At the top of the climb we hit another control point and then turned around to head back down the mountain, and out to another small city. Ben, was on the ball, and marked our time coming out of the control point. Heading down the mountain, we had 9 minutes on Jan, and a half an hour on the next group. Coming down the mountain, we road tempo, but didn't push the pace as we would soon be back on the windy flats.

Flying down the mountain it started to rain, it would continue to rain solid through the end of the ride.

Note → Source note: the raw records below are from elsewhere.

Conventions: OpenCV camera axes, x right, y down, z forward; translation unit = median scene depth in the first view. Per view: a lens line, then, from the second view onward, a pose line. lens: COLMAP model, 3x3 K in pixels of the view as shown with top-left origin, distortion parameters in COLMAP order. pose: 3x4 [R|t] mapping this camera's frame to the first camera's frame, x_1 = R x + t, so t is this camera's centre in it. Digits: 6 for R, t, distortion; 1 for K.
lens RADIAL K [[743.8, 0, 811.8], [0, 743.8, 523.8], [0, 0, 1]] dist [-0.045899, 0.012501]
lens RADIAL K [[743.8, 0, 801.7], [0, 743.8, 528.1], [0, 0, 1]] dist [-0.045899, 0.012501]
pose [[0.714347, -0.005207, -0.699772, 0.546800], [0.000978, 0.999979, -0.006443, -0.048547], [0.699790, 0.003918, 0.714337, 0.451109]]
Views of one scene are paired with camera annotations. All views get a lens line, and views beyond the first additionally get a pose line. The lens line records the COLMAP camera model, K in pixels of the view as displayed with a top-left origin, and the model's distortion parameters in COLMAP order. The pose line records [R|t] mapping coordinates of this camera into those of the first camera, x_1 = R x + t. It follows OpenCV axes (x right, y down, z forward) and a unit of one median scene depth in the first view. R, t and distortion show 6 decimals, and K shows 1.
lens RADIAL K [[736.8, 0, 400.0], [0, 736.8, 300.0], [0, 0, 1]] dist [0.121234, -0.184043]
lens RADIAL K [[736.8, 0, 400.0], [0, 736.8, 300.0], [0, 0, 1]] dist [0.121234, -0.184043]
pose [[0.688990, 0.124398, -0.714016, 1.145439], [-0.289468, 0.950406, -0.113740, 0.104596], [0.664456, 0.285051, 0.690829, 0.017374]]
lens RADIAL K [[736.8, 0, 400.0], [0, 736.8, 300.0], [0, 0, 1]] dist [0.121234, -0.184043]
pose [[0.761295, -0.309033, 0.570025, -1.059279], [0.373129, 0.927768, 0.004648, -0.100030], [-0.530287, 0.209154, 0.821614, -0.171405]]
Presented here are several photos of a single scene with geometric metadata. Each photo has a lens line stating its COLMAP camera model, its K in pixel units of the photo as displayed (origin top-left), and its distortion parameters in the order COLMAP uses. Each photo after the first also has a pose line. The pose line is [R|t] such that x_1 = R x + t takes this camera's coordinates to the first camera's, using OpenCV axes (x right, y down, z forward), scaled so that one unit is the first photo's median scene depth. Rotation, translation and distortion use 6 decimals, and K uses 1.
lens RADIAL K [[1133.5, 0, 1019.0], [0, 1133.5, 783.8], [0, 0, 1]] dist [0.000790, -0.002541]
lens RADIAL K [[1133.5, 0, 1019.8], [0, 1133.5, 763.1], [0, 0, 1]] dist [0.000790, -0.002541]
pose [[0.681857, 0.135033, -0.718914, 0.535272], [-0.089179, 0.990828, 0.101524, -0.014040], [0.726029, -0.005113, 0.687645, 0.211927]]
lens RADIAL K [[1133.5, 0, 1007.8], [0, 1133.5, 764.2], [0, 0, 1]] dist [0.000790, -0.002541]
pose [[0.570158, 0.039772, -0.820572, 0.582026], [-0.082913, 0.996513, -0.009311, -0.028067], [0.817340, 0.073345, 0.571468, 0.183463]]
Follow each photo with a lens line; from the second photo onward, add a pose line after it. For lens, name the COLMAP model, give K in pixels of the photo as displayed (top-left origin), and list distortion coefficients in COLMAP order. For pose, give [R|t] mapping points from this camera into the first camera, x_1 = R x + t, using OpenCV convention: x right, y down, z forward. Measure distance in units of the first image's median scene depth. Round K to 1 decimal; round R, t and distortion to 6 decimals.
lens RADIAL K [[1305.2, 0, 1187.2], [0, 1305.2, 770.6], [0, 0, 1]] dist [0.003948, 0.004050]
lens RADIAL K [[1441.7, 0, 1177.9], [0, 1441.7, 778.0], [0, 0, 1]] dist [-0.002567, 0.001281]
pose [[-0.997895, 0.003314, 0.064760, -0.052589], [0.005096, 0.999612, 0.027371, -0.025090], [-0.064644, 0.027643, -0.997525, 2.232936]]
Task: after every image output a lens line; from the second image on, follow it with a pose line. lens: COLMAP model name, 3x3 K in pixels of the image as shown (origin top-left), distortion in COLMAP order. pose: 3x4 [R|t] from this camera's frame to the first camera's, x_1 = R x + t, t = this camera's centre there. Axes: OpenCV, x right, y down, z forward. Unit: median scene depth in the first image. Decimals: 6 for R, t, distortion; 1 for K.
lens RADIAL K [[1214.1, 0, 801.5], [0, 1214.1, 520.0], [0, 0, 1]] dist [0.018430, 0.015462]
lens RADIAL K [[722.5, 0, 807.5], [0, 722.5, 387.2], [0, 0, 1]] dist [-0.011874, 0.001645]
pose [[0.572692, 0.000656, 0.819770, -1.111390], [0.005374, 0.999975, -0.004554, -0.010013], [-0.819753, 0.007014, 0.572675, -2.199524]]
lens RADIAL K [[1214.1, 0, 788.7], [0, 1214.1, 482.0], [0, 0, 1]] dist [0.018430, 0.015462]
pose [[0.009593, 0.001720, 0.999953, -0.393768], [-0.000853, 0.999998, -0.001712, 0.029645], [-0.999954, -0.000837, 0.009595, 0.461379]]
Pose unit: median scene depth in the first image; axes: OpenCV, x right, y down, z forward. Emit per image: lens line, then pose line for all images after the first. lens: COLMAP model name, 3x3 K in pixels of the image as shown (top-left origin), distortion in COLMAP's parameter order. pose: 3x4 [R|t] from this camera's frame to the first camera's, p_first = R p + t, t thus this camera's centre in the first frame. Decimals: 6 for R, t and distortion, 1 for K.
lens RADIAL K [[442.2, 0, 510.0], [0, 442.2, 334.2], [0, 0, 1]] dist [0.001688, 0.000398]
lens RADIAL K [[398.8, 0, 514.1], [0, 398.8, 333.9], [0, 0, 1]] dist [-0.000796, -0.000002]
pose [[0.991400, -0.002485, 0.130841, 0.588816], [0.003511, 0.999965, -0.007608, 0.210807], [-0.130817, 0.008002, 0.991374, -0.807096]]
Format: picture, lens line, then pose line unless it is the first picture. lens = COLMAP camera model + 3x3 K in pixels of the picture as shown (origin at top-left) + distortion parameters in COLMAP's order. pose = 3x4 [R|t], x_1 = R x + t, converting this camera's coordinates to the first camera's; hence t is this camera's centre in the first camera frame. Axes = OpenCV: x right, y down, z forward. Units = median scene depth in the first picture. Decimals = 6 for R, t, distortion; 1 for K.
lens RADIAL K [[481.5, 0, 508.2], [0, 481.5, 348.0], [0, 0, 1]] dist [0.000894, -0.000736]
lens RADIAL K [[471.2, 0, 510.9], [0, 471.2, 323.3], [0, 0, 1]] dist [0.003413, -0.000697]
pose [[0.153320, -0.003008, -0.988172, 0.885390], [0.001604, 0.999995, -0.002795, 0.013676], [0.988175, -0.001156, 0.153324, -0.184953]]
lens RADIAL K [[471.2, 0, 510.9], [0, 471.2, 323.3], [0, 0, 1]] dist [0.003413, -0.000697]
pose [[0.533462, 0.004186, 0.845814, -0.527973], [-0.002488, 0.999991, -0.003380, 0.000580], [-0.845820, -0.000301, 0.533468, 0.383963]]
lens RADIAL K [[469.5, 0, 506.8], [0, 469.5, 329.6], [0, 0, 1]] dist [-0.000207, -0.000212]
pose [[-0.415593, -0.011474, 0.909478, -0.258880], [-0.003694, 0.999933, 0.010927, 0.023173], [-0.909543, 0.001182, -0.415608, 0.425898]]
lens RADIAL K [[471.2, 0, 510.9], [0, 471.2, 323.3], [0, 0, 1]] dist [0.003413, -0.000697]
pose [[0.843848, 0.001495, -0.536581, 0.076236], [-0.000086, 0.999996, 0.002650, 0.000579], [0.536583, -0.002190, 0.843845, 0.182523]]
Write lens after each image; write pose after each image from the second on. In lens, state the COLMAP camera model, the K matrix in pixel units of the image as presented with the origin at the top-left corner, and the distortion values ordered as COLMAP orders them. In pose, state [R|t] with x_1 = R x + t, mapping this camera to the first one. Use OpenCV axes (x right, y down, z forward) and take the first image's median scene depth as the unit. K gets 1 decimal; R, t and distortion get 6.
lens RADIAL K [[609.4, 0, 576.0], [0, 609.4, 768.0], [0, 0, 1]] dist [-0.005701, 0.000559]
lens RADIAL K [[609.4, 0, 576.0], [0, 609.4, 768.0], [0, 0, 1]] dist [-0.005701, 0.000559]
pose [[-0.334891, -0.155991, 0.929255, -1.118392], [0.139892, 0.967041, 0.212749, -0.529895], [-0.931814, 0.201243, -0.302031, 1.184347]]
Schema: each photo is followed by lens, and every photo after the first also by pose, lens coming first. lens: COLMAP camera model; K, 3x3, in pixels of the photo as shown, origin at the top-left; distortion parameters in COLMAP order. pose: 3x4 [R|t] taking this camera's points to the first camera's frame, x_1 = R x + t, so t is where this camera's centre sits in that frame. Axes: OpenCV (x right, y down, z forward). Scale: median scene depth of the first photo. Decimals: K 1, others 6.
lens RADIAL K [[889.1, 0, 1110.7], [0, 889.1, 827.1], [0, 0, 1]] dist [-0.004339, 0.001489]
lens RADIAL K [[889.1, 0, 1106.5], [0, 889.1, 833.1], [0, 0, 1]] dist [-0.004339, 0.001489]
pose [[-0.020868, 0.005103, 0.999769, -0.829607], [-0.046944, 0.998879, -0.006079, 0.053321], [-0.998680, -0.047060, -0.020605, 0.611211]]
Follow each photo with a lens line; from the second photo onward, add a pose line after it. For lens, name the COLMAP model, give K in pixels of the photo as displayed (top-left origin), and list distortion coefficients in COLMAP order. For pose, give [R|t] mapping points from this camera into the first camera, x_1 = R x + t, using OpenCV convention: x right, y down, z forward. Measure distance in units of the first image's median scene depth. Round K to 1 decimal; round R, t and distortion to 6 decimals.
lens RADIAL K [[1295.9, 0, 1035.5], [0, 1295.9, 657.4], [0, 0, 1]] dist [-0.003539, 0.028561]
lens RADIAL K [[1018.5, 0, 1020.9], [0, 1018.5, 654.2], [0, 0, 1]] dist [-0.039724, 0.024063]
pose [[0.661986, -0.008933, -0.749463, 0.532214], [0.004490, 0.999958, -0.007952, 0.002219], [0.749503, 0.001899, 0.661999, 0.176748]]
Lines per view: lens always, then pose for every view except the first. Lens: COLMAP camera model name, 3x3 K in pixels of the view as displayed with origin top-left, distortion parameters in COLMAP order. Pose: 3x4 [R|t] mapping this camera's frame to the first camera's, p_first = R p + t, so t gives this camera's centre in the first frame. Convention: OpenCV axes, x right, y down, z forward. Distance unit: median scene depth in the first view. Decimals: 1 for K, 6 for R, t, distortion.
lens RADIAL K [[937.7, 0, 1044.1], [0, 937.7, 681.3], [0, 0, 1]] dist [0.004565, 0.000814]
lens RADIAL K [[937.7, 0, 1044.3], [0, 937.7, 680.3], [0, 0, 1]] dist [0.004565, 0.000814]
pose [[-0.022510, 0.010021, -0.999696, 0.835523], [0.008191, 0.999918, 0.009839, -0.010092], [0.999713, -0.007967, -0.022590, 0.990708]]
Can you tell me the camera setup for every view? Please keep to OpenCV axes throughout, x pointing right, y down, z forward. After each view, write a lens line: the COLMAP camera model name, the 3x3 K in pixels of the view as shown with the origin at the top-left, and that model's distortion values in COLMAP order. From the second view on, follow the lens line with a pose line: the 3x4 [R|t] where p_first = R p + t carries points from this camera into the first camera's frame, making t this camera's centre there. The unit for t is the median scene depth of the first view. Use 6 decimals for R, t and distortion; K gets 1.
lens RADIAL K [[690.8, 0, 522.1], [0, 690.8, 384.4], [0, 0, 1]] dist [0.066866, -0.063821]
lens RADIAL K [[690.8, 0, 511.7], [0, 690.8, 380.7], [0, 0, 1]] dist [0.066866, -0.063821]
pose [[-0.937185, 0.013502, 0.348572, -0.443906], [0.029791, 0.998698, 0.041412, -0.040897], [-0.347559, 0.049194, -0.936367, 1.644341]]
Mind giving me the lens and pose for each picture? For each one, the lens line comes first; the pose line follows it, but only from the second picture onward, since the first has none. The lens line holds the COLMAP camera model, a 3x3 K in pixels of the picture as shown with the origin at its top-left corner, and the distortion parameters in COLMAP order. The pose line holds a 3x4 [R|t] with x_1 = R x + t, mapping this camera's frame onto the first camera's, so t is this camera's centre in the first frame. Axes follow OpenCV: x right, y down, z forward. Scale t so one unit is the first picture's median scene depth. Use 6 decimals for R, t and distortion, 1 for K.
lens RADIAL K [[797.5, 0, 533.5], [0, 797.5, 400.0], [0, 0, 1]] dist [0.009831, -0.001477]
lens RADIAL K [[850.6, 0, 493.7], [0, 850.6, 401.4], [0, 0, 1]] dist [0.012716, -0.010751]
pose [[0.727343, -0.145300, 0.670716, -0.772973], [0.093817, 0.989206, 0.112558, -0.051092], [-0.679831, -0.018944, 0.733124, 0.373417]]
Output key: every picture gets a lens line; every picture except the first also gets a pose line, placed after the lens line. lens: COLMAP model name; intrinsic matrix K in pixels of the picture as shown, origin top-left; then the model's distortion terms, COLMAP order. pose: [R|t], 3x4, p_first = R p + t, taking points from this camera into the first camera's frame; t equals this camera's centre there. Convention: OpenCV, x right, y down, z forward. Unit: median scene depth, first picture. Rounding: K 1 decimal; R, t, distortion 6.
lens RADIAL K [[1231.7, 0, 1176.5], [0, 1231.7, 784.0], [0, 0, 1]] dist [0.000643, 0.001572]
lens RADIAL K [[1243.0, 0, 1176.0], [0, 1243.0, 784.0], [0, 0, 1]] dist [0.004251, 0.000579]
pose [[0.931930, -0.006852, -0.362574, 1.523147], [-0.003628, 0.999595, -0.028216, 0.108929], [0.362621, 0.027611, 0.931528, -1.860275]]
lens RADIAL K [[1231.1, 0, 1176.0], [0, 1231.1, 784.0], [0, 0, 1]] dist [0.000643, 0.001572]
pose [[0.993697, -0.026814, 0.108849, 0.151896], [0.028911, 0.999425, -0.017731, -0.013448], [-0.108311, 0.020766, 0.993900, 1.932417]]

Back on the flats the course took us out and back through a small city, before heading back to Gregg's house. Back on the flats, Ben and I kicked the tempo up a notch. Coming back from the turnaround at the city, we had upped our gap on Jan to 18 min and a 45 minutes on the next group.

At this point Ben and I started to run into caloric deficit. The plan for the ride was to start the ride motoring on Chocolate Ensure, but as we would have to carry all our bottles, we were limited to starting the ride with only 3 bottles each. Thus after the first three hours we had to switch to other foods, cliff bars, gel’s, bananas, and PB&J. This transition wasn't handled well, thus the impending caloric crash. Sensing doom we both grabbed our hammer gel flasks and just started chugging. Hammer Gel is a fantastic sub hour fuel, but there is around a 45 minute lag between consumption, and caloric availability. Thus started the suffering period, I just hammered away staring at my polar heart rate monitor counting down the time till the gel would start its magic, and hoping that we wouldn't loose much of our lead.

The gel kicked in, and both Ben and I started to motor, at around 1:20, we thought, there was a chance we might get in before 1:30 which we both thought would be very cool. We started to up or pace for a final push to the end. The pace shot up from 21-22 mph to 23-25 mph, if my computer is right I even hit 28 or 29 for a little bit. Anyway, 1:30 came and went, and at 1:38 we rolled into Gregg's place. Jan wouldn't arrive for another 35+ minutes, and it was over an hour before the next riders started to arrive.

Ride Stats: 138 miles, 20 mph average speed (not bad with the wind and climbing), at most 15 minutes off the bike (getting control cards signed, etc). Both Ben and I felt that with a few extra bottles of ensure we would have been even faster.